Re: [PATCH v2 28/39] x86/cet/shstk: Introduce map_shadow_stack syscall

Florian Weimer <fweimer@xxxxxxxxxx> · Mon, 10 Oct 2022 13:13:05 +0200

* Rick Edgecombe:

> When operating with shadow stacks enabled, the kernel will automatically
> allocate shadow stacks for new threads, however in some cases userspace
> will need additional shadow stacks. The main example of this is the
> ucontext family of functions, which require userspace allocating and
> pivoting to userspace managed stacks.
>
> Unlike most other user memory permissions, shadow stacks need to be
> provisioned with special data in order to be useful. They need to be setup
> with a restore token so that userspace can pivot to them via the RSTORSSP
> instruction. But, the security design of shadow stack's is that they
> should not be written to except in limited circumstances. This presents a
> problem for userspace, as to how userspace can provision this special
> data, without allowing for the shadow stack to be generally writable.
>
> Previously, a new PROT_SHADOW_STACK was attempted, which could be
> mprotect()ed from RW permissions after the data was provisioned.
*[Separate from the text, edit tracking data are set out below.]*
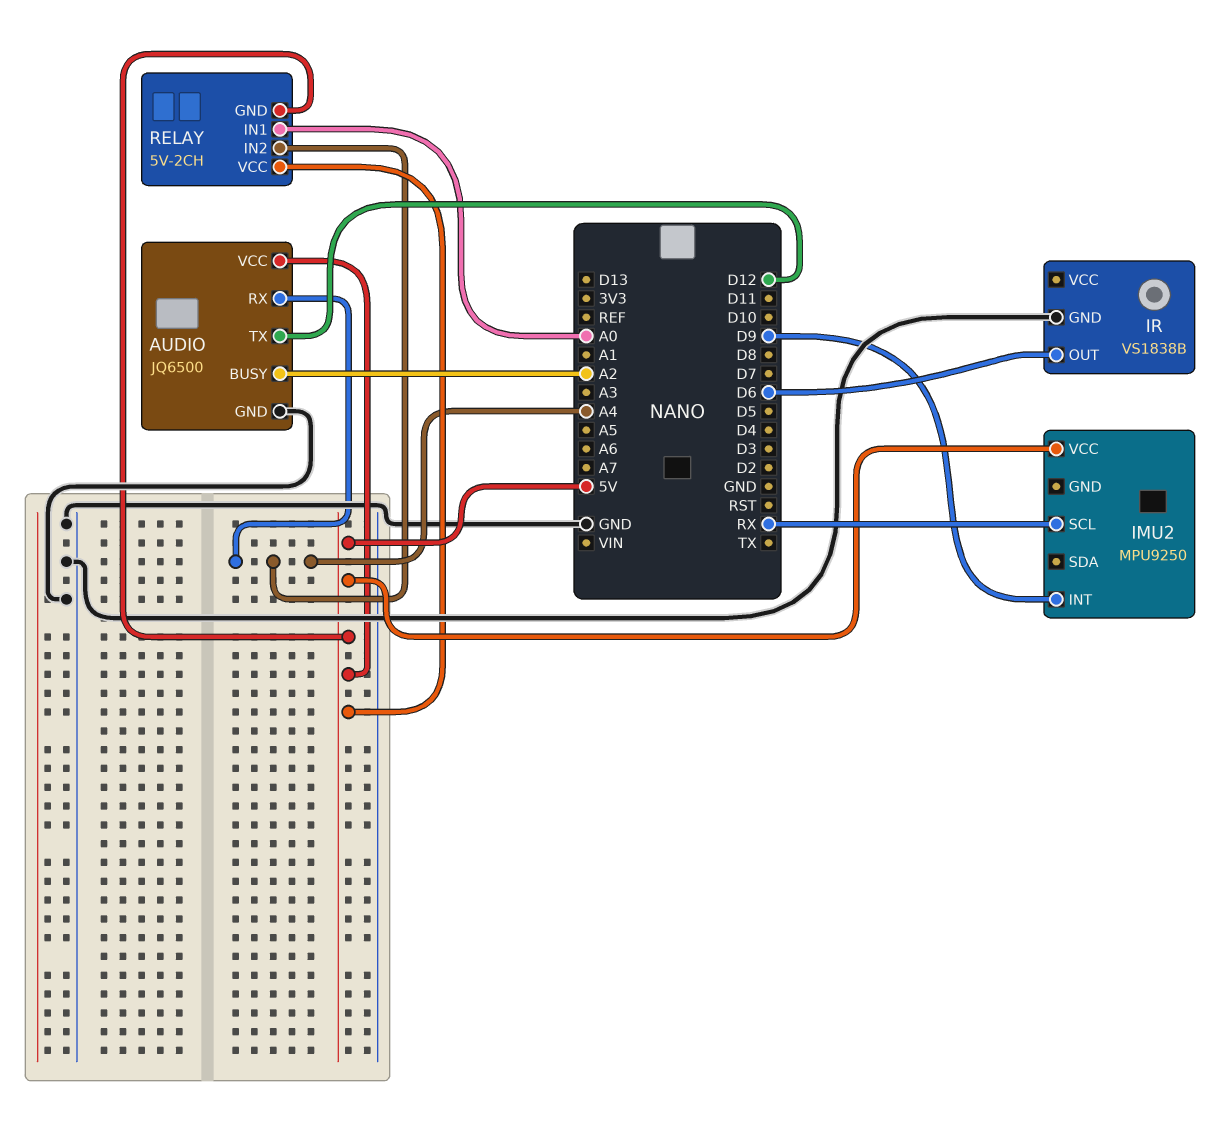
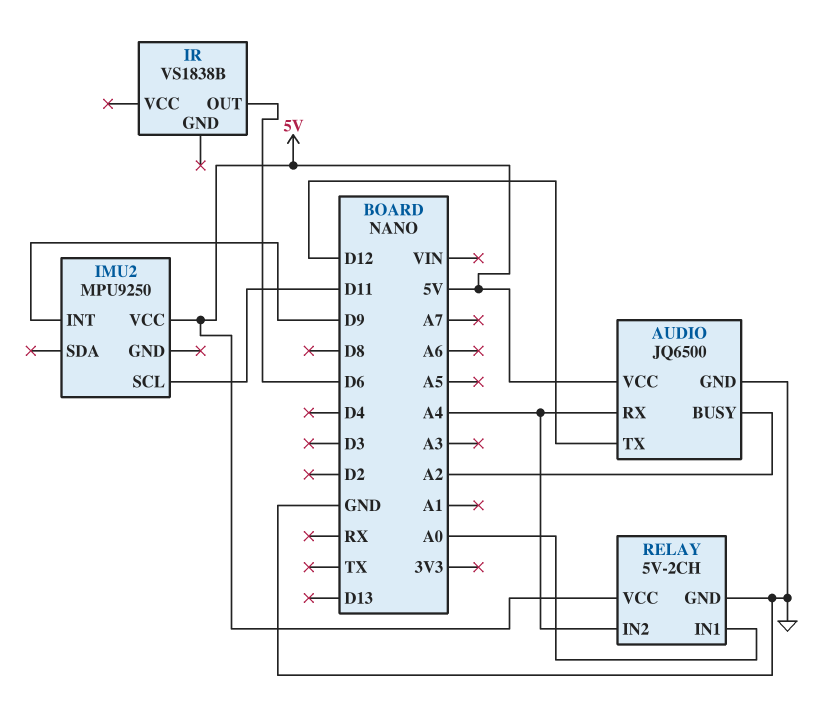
IMU2 pin SCL: RX -> D11
IR pin GND: GND -> none
RELAY pin GND: 5V -> GND

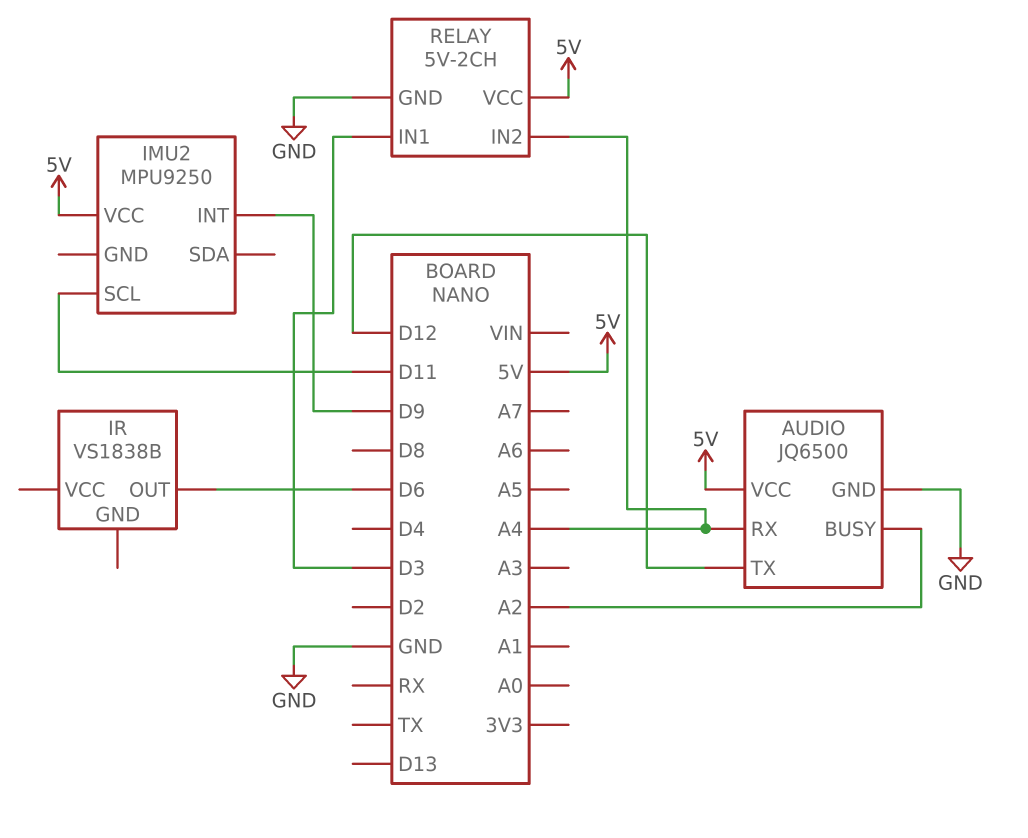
RELAY pin IN1: A0 -> D3

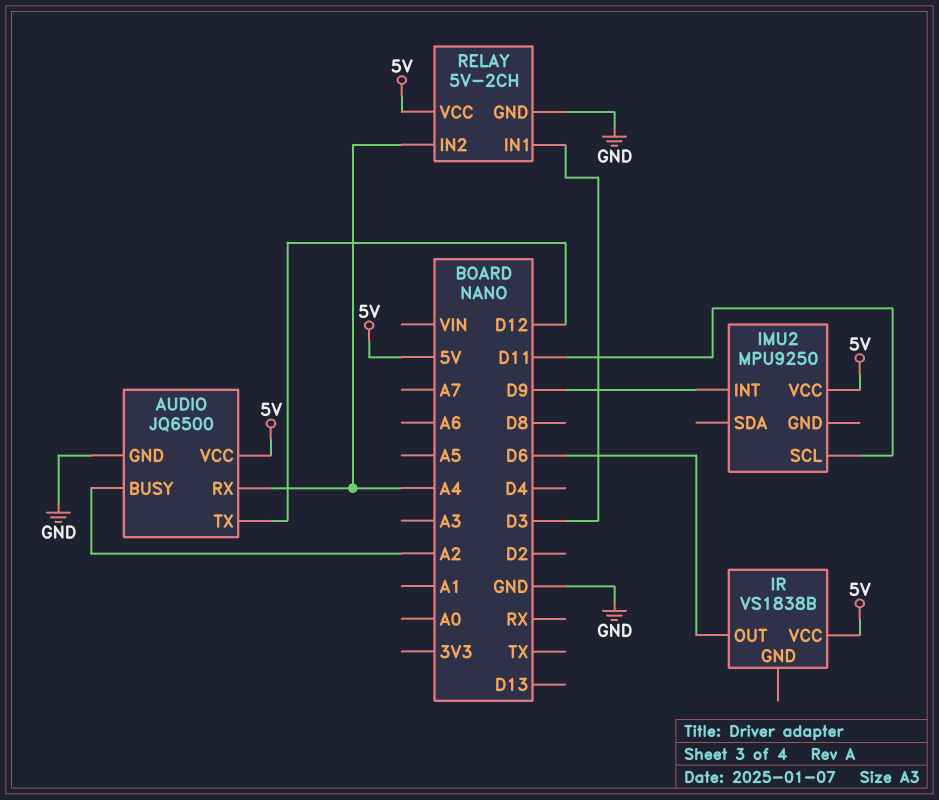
IR pin VCC: none -> 5V

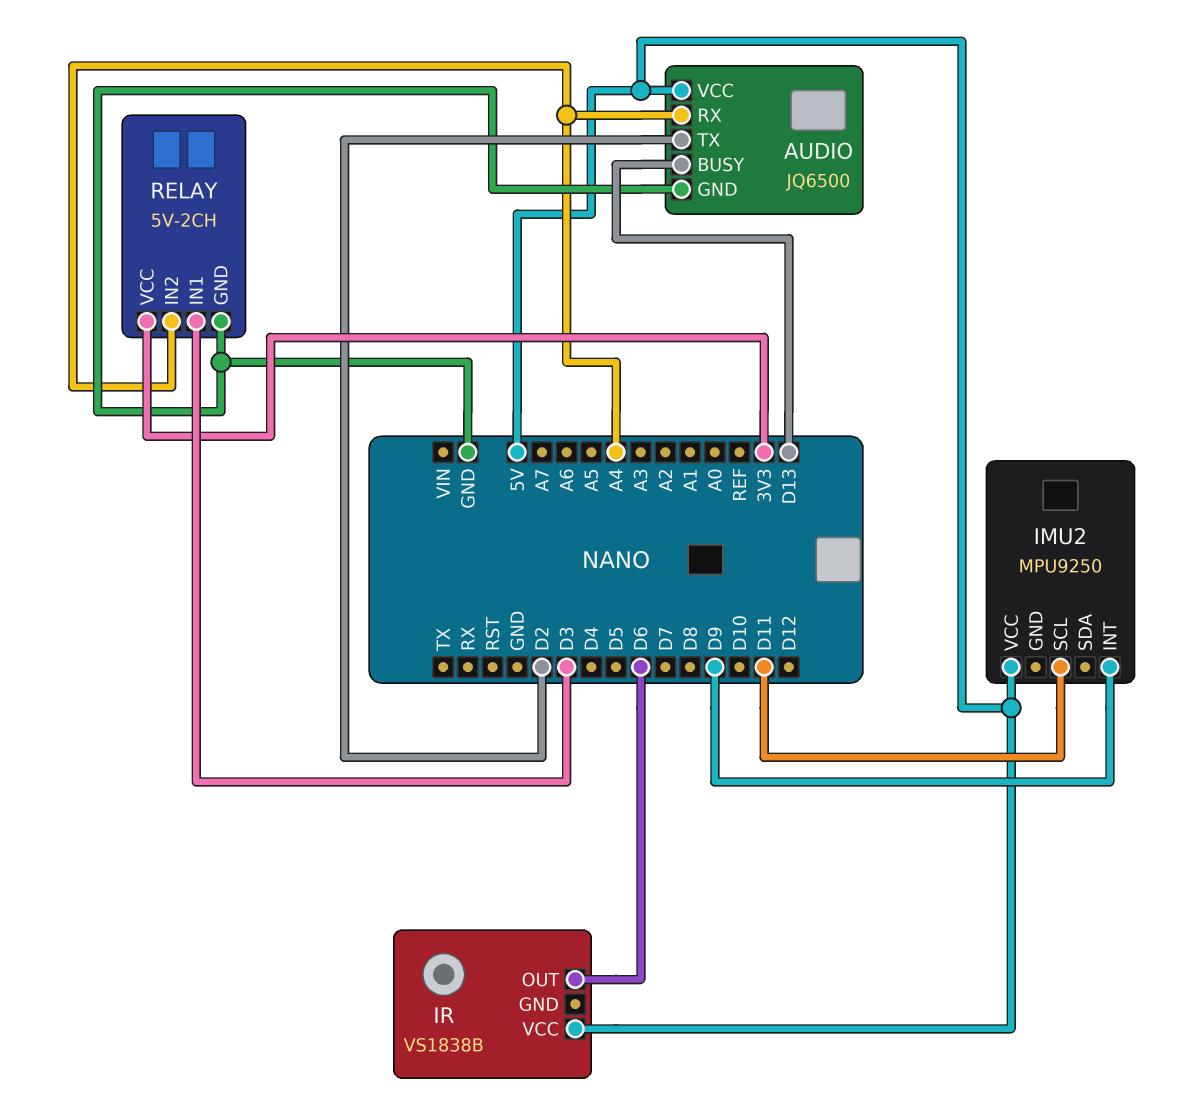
AUDIO pin BUSY: A2 -> D13
AUDIO pin TX: D12 -> D2
RELAY pin VCC: 5V -> 3V3

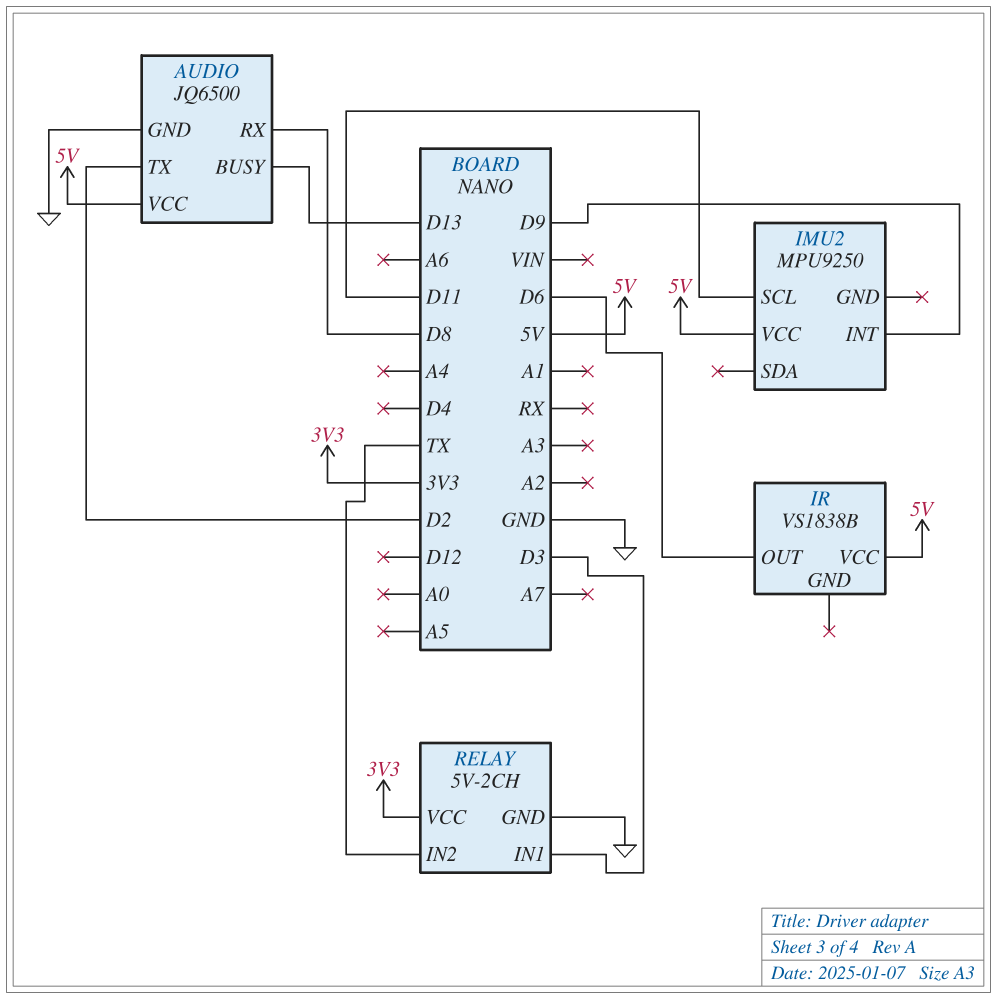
AUDIO pin RX: A4 -> D8
RELAY pin IN2: A4 -> TX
This was
> found to not be secure enough, as other thread's could write to the
> shadow stack during the writable window.
>
> The kernel can use a special instruction, WRUSS, to write directly to
> userspace shadow stacks. So the solution can be that memory can be mapped
> as shadow stack permissions from the beginning (never generally writable
> in userspace), and the kernel itself can write the restore token.
>
> First, a new madvise() flag was explored, which could operate on the
> PROT_SHADOW_STACK memory. This had a couple downsides:
> 1. Extra checks were needed in mprotect() to prevent writable memory from
>    ever becoming PROT_SHADOW_STACK.
> 2. Extra checks/vma state were needed in the new madvise() to prevent
>    restore tokens being written into the middle of pre-used shadow stacks.
>    It is ideal to prevent restore tokens being added at arbitrary
>    locations, so the check was to make sure the shadow stack had never been
>    written to.
> 3. It stood out from the rest of the madvise flags, as more of direct
>    action than a hint at future desired behavior.
>
> So rather than repurpose two existing syscalls (mmap, madvise) that don't
> quite fit, just implement a new map_shadow_stack syscall to allow
> userspace to map and setup new shadow stacks in one step. While ucontext
> is the primary motivator, userspace may have other unforeseen reasons to
> setup it's own shadow stacks using the WRSS instruction. Towards this
> provide a flag so that stacks can be optionally setup securely for the
> common case of ucontext without enabling WRSS. Or potentially have the
> kernel set up the shadow stack in some new way.
>
> The following example demonstrates how to create a new shadow stack with
> map_shadow_stack:
> void *shstk = map_shadow_stack(adrr, stack_size, SHADOW_STACK_SET_TOKEN);

Jason has recently been working on vDSO-based getrandom acceleration.
It needs a way for a userspace thread to allocate userspace memory in a
specific way.  Jason proposed to use a vDSO call as the interface, not a
system call.

Maybe this approach is applicable here as well?  Or we can come up with
a more general interface for such per-thread allocations?

Thanks,
Florian